Si può discutere delle cause. Tra queste vanno sicuramente annoverate l'onda lunga della pandemia che ha rimescolato agende e capacità operatoria, ma anche i diversi tempi di recupero, la variabilità nell'adozione delle liste di priorità e dei percorsi di day surgery, la diversa attitudine a ricorrere alla mobilità intra- e inter-regionale per non lasciare indietro le classi più urgenti. Ma il punto di policy è un altro, ed è semplice: quattro anni dopo l'ante-pandemia la prossimità, da sola, non basta; gli standard esistono, ma per essere diritti esigibili devono essere protetti proprio dove il tempo è parte della terapia. Questo significa agende dedicate e vincolate per le classi di priorità A e B, con slot salvaguardati e monitoraggio settimanale dei superamenti; significa capacità chirurgica flessibile, con estensioni serali o nel fine settimana e pooling di équipe quando i colli di bottiglia si concentrano su determinate specialità; significa trasparenza radicale dei risultati per Regione e per struttura, in modo che i cittadini possano conoscere in anticipo con che probabilità potranno essere trattati nei tempi previsti ed i decisori possano intervenire dove gli scostamenti fossero sistematici e ripetuti. L'indice di Gini, va ricordato, non dice quale Regione vada meglio o peggio, ma quanto la mappa nazionale si sia “sfilacciata”. Esso non sostituisce, pertanto, gli indicatori di esito né la misura assoluta delle prestazioni erogate, ma intercetta un fenomeno cruciale per l'equità, cioè la coerenza territoriale nell'applicare la stessa regola del gioco. È dunque uno strumento prezioso per la governance: se la diseguaglianza cresce nelle classi di priorità A e B, come i dati mostrano, l'allerta deve scattare prima che i differenziali di tempo si trasformino in differenziali di esito.

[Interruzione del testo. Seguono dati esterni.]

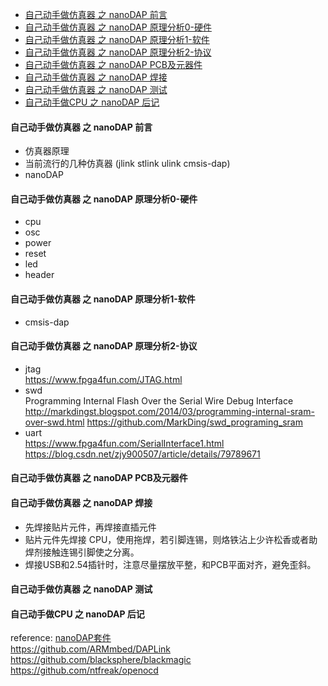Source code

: * [自己动手做仿真器 之 nanoDAP 前言](#自己动手做仿真器-之-nanodap-前言) 
* [自己动手做仿真器 之 nanoDAP 原理分析0-硬件](#自己动手做仿真器-之-nanodap-原理分析0-硬件)
* [自己动手做仿真器 之 nanoDAP 原理分析1-软件](#自己动手做仿真器-之-nanodap-原理分析1-软件)
* [自己动手做仿真器 之 nanoDAP 原理分析2-协议](#自己动手做仿真器-之-nanodap-原理分析2-协议)
* [自己动手做仿真器 之 nanoDAP PCB及元器件](#自己动手做仿真器-之-nanodap-pcb及元器件)
* [自己动手做仿真器 之 nanoDAP 焊接](#自己动手做仿真器-之-nanodap-焊接)
* [自己动手做仿真器 之 nanoDAP 测试](#自己动手做仿真器-之-nanodap-测试)
* [自己动手做CPU 之 nanoDAP 后记](#自己动手做cpu-之-nanodap-后记)
 
#### 自己动手做仿真器 之 nanoDAP 前言 ####
- 仿真器原理
- 当前流行的几种仿真器 (jlink stlink ulink cmsis-dap)
- nanoDAP
#### 自己动手做仿真器 之 nanoDAP 原理分析0-硬件 ####
- cpu
- osc
- power
- reset
- led
- header
#### 自己动手做仿真器 之 nanoDAP 原理分析1-软件 ####
- cmsis-dap
#### 自己动手做仿真器 之 nanoDAP 原理分析2-协议 ####
- jtag  
https://www.fpga4fun.com/JTAG.html
- swd  
Programming Internal Flash Over the Serial Wire Debug Interface
http://markdingst.blogspot.com/2014/03/programming-internal-sram-over-swd.html
https://github.com/MarkDing/swd_programing_sram
- uart  
https://www.fpga4fun.com/SerialInterface1.html
https://blog.csdn.net/zjy900507/article/details/79789671
#### 自己动手做仿真器 之 nanoDAP PCB及元器件 ####
#### 自己动手做仿真器 之 nanoDAP 焊接 ####
* 先焊接贴片元件，再焊接直插元件
* 贴片元件先焊接 CPU，使用拖焊，若引脚连锡，则烙铁沾上少许松香或者助焊剂接触连锡引脚使之分离。
* 焊接USB和2.54插针时，注意尽量摆放平整，和PCB平面对齐，避免歪斜。
#### 自己动手做仿真器 之 nanoDAP 测试 ####

#### 自己动手做CPU 之 nanoDAP 后记 ####

reference:
[nanoDAP套件](https://item.taobao.com/item.htm?spm=a230r.1.14.216.72533c3etELOzK&id=578885646940&ns=1&abbucket=2#detail)  
https://github.com/ARMmbed/DAPLink  
https://github.com/blacksphere/blackmagic  
https://github.com/ntfreak/openocd

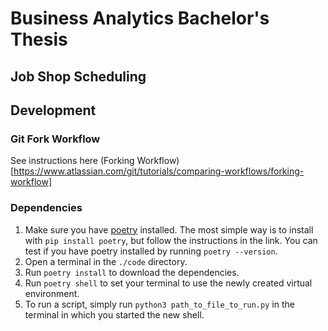 # Business Analytics Bachelor's Thesis
## Job Shop Scheduling

## Development
### Git Fork Workflow
See instructions here (Forking Workflow)[https://www.atlassian.com/git/tutorials/comparing-workflows/forking-workflow]

### Dependencies
1. Make sure you have [poetry](https://python-poetry.org/docs/#installation) installed. The most simple way is to install with `pip install poetry`, but follow the instructions in the link. You can test if you have poetry installed by running `poetry --version`.
2. Open a terminal in the `./code` directory.
3. Run `poetry install` to download the dependencies.
4. Run `poetry shell` to set your terminal to use the newly created virtual environment.
5. To run a script, simply run `python3 path_to_file_to_run.py` in the terminal in which you started the new shell.
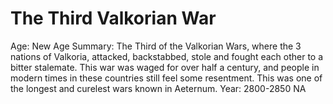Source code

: # The Third Valkorian War

Age: New Age
Summary: The Third of the Valkorian Wars, where the 3 nations of Valkoria, attacked, backstabbed, stole and fought each other to a bitter stalemate. This war was waged for over half a century, and people in modern times in these countries still feel some resentment. This was one of the longest and curelest wars known in Aeternum.
Year: 2800-2850 NA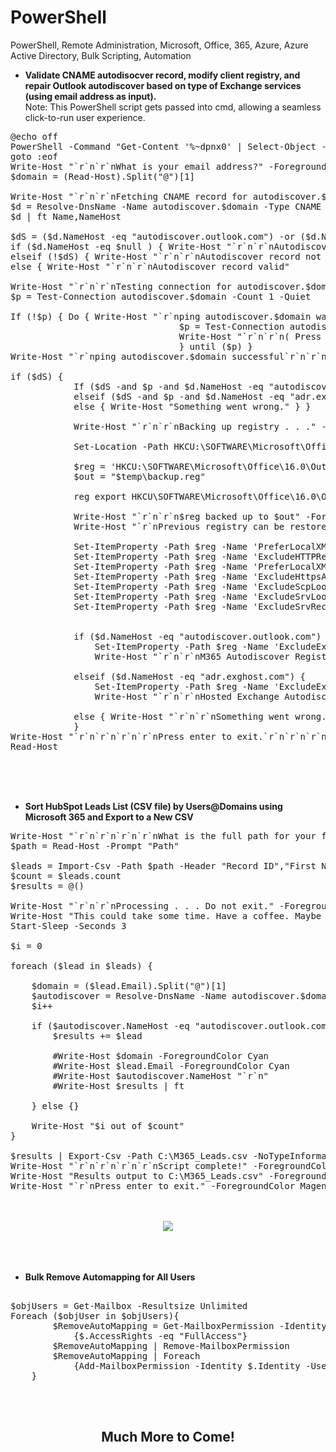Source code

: # PowerShell
PowerShell, Remote Administration, Microsoft, Office, 365, Azure, Azure Active Directory, Bulk Scripting, Automation

- <b>Validate CNAME autodisocver record, modify client registry, and repair Outlook autodiscover based on type of Exchange services (using email address as input).</b>
<br />Note: This PowerShell script gets passed into cmd, allowing a seamless click-to-run user experience. 


<pre>
@echo off
PowerShell -Command "Get-Content '%~dpnx0' | Select-Object -Skip 3 | Out-String | Invoke-Expression"
goto :eof
Write-Host "`r`n`r`nWhat is your email address?" -ForegroundColor Cyan
$domain = (Read-Host).Split("@")[1]

Write-Host "`r`n`r`nFetching CNAME record for autodiscover.$domain . . ." -ForegroundColor Cyan
$d = Resolve-DnsName -Name autodiscover.$domain -Type CNAME -DnsOnly -QuickTimeout -ErrorAction SilentlyContinue
$d | ft Name,NameHost

$dS = ($d.NameHost -eq "autodiscover.outlook.com") -or ($d.NameHost -eq "adr.exghost.com")
if ($d.NameHost -eq $null ) { Write-Host "`r`n`r`nAutodiscover record not published. Please contact your administrator or try again." -ForegroundColor Cyan }
elseif (!$dS) { Write-Host "`r`n`r`nAutodiscover record not valid. Please contact your administrator or try again." -ForegroundColor Cyan }
else { Write-Host "`r`n`r`nAutodiscover record valid"

Write-Host "`r`n`r`nTesting connection for autodiscover.$domain . . ." -ForegroundColor Cyan
$p = Test-Connection autodiscover.$domain -Count 1 -Quiet

If (!$p) { Do { Write-Host "`r`nping autodiscover.$domain was NOT successful.`r`nTesting connection again . . ."
                                $p = Test-Connection autodiscover.$domain -Count 1 -Quiet
                                Write-Host "`r`n`r`n( Press Ctrl C to cancel )"
                                } until ($p) }
Write-Host "`r`nping autodiscover.$domain successful`r`n`r`n"

if ($dS) {
            If ($dS -and $p -and $d.NameHost -eq "autodiscover.outlook.com") { Write-Host "No autodiscover issues detected.`r`nMicrosoft 365 Autodiscover Registry Edit is recommended." } 
            elseif ($dS -and $p -and $d.NameHost -eq "adr.exghost.com") { Write-Host "No autodiscover issues detected.`r`nHosted Exchange Autodiscover Registry Edit is recommended." }
            else { Write-Host "Something went wrong." } }

            Write-Host "`r`n`r`nBacking up registry . . ." -ForegroundColor Cyan

            Set-Location -Path HKCU:\SOFTWARE\Microsoft\Office\16.0\Outlook\AutoDiscover

            $reg = 'HKCU:\SOFTWARE\Microsoft\Office\16.0\Outlook\AutoDiscover'
            $out = "$temp\backup.reg"

            reg export HKCU\SOFTWARE\Microsoft\Office\16.0\Outlook\AutoDiscover C:\Temp\backup.reg /y

            Write-Host "`r`n`r`n$reg backed up to $out" -ForegroundColor Cyan 
            Write-Host "`r`nPrevious registry can be restored by double clicking this file to run.`r`nThis will reverse the following registry changes:`r`n`r`n" 

            Set-ItemProperty -Path $reg -Name 'PreferLocalXML' -Value 0
            Set-ItemProperty -Path $reg -Name 'ExcludeHTTPRedirect' -Value 0
            Set-ItemProperty -Path $reg -Name 'PreferLocalXML' -Value 1
            Set-ItemProperty -Path $reg -Name 'ExcludeHttpsAutoDiscoverDomain' -Value 1
            Set-ItemProperty -Path $reg -Name 'ExcludeScpLookup' -Value 1
            Set-ItemProperty -Path $reg -Name 'ExcludeSrvLookup' -Value 1
            Set-ItemProperty -Path $reg -Name 'ExcludeSrvRecord' -Value 1


            if ($d.NameHost -eq "autodiscover.outlook.com") { 
                Set-ItemProperty -Path $reg -Name 'ExcludeExplicitO365Endpoint' -Value 0
                Write-Host "`r`n`r`nM365 Autodiscover Registry Edit successfully executed.`r`n`r`nProgram complete." -ForegroundColor Cyan }

            elseif ($d.NameHost -eq "adr.exghost.com") { 
                Set-ItemProperty -Path $reg -Name 'ExcludeExplicitO365Endpoint' -Value 1
                Write-Host "`r`n`r`nHosted Exchange Autodiscover Registry Edit successfully executed.`r`n`r`nProgram complete." -ForegroundColor Cyan }

            else { Write-Host "`r`n`r`nSomething went wrong. Please terminate this program." -ForegroundColor Cyan }
            }
Write-Host "`r`n`r`n`r`n`r`nPress enter to exit.`r`n`r`n`r`n" -ForegroundColor Magenta
Read-Host
</pre>

<br />
<br />
<br />

- <b>Sort HubSpot Leads List (CSV file) by Users@Domains using Microsoft 365 and Export to a New CSV</b>

<pre>
Write-Host "`r`n`r`n`r`n`r`nWhat is the full path for your file? `r`nE.g. C:\leads.csv" -ForegroundColor Magenta
$path = Read-Host -Prompt "Path"

$leads = Import-Csv -Path $path -Header "Record ID","First Name","Last Name","Email","Office Number","Primary Associated Company ID","Associated Company","Record ID - Company","Company name","Cell Number","City","Industry"
$count = $leads.count
$results = @()

Write-Host "`r`n`r`nProcessing . . . Do not exit." -ForegroundColor Magenta
Write-Host "This could take some time. Have a coffee. Maybe a few." -ForegroundColor Cyan
Start-Sleep -Seconds 3

$i = 0

foreach ($lead in $leads) {

    $domain = ($lead.Email).Split("@")[1]
    $autodiscover = Resolve-DnsName -Name autodiscover.$domain -Type CNAME -DnsOnly -QuickTimeout -ErrorAction SilentlyContinue
    $i++

    if ($autodiscover.NameHost -eq "autodiscover.outlook.com") {
        $results += $lead

        #Write-Host $domain -ForegroundColor Cyan
        #Write-Host $lead.Email -ForegroundColor Cyan
        #Write-Host $autodiscover.NameHost "`r`n"
        #Write-Host $results | ft

    } else {}

    Write-Host "$i out of $count"
}

$results | Export-Csv -Path C:\M365_Leads.csv -NoTypeInformation
Write-Host "`r`n`r`n`r`n`r`nScript complete!" -ForegroundColor Magenta
Write-Host "Results output to C:\M365_Leads.csv" -ForegroundColor Cyan
Write-Host "`r`nPress enter to exit." -ForegroundColor Magenta
</pre>

<br />
<br />

<div align="center">
<a href="https://lh3.googleusercontent.com/un87V2kkHHTlXhk6KwKgKygUCrtTzr4L-ikNGoCc5YZUIuBIKzQJ95o-70sTVKmcIQPCG6mBYBkHfLkrkeGp_Brli001wgi2wB-iNWhQa8yFHCb1e97a9eG-S8IKyWBm8Q_pszMfKPY=w2400?source=screenshot.guru" target="_blank"> <img src="https://lh3.googleusercontent.com/un87V2kkHHTlXhk6KwKgKygUCrtTzr4L-ikNGoCc5YZUIuBIKzQJ95o-70sTVKmcIQPCG6mBYBkHfLkrkeGp_Brli001wgi2wB-iNWhQa8yFHCb1e97a9eG-S8IKyWBm8Q_pszMfKPY=w600-h315-p-k" /></a>
</div>


<br />
<br />
<br />


- <b>Bulk Remove Automapping for All Users</b>
  
<pre>  
$objUsers = Get-Mailbox -Resultsize Unlimited
Foreach ($objUser in $objUsers){
        $RemoveAutoMapping = Get-MailboxPermission -Identity $($objUser.Alias) | Where 
            {$.AccessRights -eq "FullAccess"} 
        $RemoveAutoMapping | Remove-MailboxPermission
        $RemoveAutoMapping | Foreach 
            {Add-MailboxPermission -Identity $.Identity -User $.User -AccessRights:FullAccess -AutoMapping $False}
    }
</pre>

<br/>
<br/>

<div align="center">
  <h2>Much More to Come!</h2>
</div>
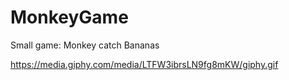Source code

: # MonkeyGame
Small game: Monkey catch Bananas

https://media.giphy.com/media/LTFW3ibrsLN9fg8mKW/giphy.gif

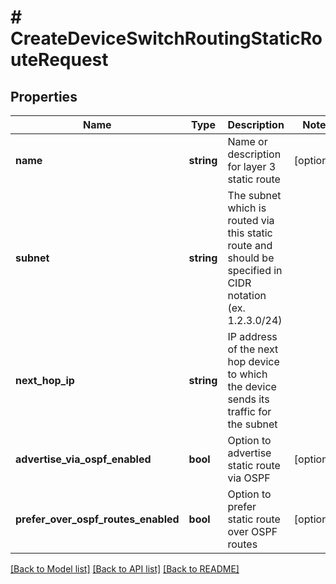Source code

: # # CreateDeviceSwitchRoutingStaticRouteRequest

## Properties

Name | Type | Description | Notes
------------ | ------------- | ------------- | -------------
**name** | **string** | Name or description for layer 3 static route | [optional]
**subnet** | **string** | The subnet which is routed via this static route and should be specified in CIDR notation (ex. 1.2.3.0/24) |
**next_hop_ip** | **string** | IP address of the next hop device to which the device sends its traffic for the subnet |
**advertise_via_ospf_enabled** | **bool** | Option to advertise static route via OSPF | [optional]
**prefer_over_ospf_routes_enabled** | **bool** | Option to prefer static route over OSPF routes | [optional]

[[Back to Model list]](../../README.md#models) [[Back to API list]](../../README.md#endpoints) [[Back to README]](../../README.md)
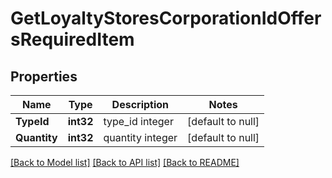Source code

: # GetLoyaltyStoresCorporationIdOffersRequiredItem

## Properties
Name | Type | Description | Notes
------------ | ------------- | ------------- | -------------
**TypeId** | **int32** | type_id integer | [default to null]
**Quantity** | **int32** | quantity integer | [default to null]

[[Back to Model list]](../README.md#documentation-for-models) [[Back to API list]](../README.md#documentation-for-api-endpoints) [[Back to README]](../README.md)


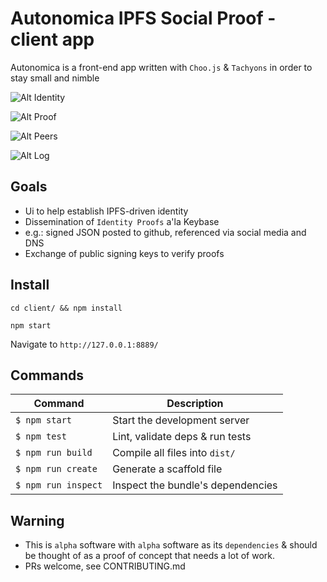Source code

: # Autonomica IPFS Social Proof - client app

Autonomica is a front-end app written with `Choo.js` & `Tachyons` in order to stay small and nimble

![Alt Identity](screenshots/identity.png?raw=true "Identity")

![Alt Proof](screenshots/proof.png?raw=true "Proof")

![Alt Peers](screenshots/peers.png?raw=true "Peers")

![Alt Log](screenshots/log.png?raw=true "Event Log")

## Goals

* Ui to help establish IPFS-driven identity
* Dissemination of `Identity Proofs` a'la Keybase
* e.g.: signed JSON posted to github, referenced via social media and DNS
* Exchange of public signing keys to verify proofs

## Install

`cd client/ && npm install`

`npm start`

Navigate to `http://127.0.0.1:8889/`

## Commands
Command                | Description                                      |
-----------------------|--------------------------------------------------|
`$ npm start`          | Start the development server
`$ npm test`           | Lint, validate deps & run tests
`$ npm run build`      | Compile all files into `dist/`
`$ npm run create`     | Generate a scaffold file
`$ npm run inspect`    | Inspect the bundle's dependencies

## Warning

* This is `alpha` software with `alpha` software as its `dependencies` & should be thought of as a proof of concept that needs a lot of work.
* PRs welcome, see CONTRIBUTING.md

Altrettanto importante è mettere in sicurezza i meccanismi di presa in carico proattiva, assicurando che i percorsi ad alta priorità siano protetti lungo l'intera traiettoria del paziente, dall'indicazione alla programmazione fino al ricovero. La disciplina delle categorie di urgenza ha senso solo se sostenuta da capacità, da regole chiare di reindirizzo e da una regia che aiuti chi è in difficoltà ad acquistare prestazioni dove serve. Lo dicono i numeri, ma lo suggerisce anche il buon senso: senza un governo forte della priorità e senza una contabilità trasparente del tempo, la sanità di prossimità rischia di essere un obiettivo proclamato e non realizzato. L'Italia dispone di competenze cliniche, gestionali e digitali per invertire la tendenza: occorre usarle con coerenza, per riportare il calendario delle sale operatorie sotto il dominio della programmazione e non dell'emergenza. Se il periodo dal 2019 al 2023 ci consegna un Paese più diseguale nei tempi quando conta di più, il futuro dovrebbe trasformare la misurazione in azione: meno diseguaglianza, più tutela della priorità, e maggiore fiducia per i cittadini i quali chiedono, a giusta ragione, che il diritto al tempo non dipenda dall'indirizzo di casa.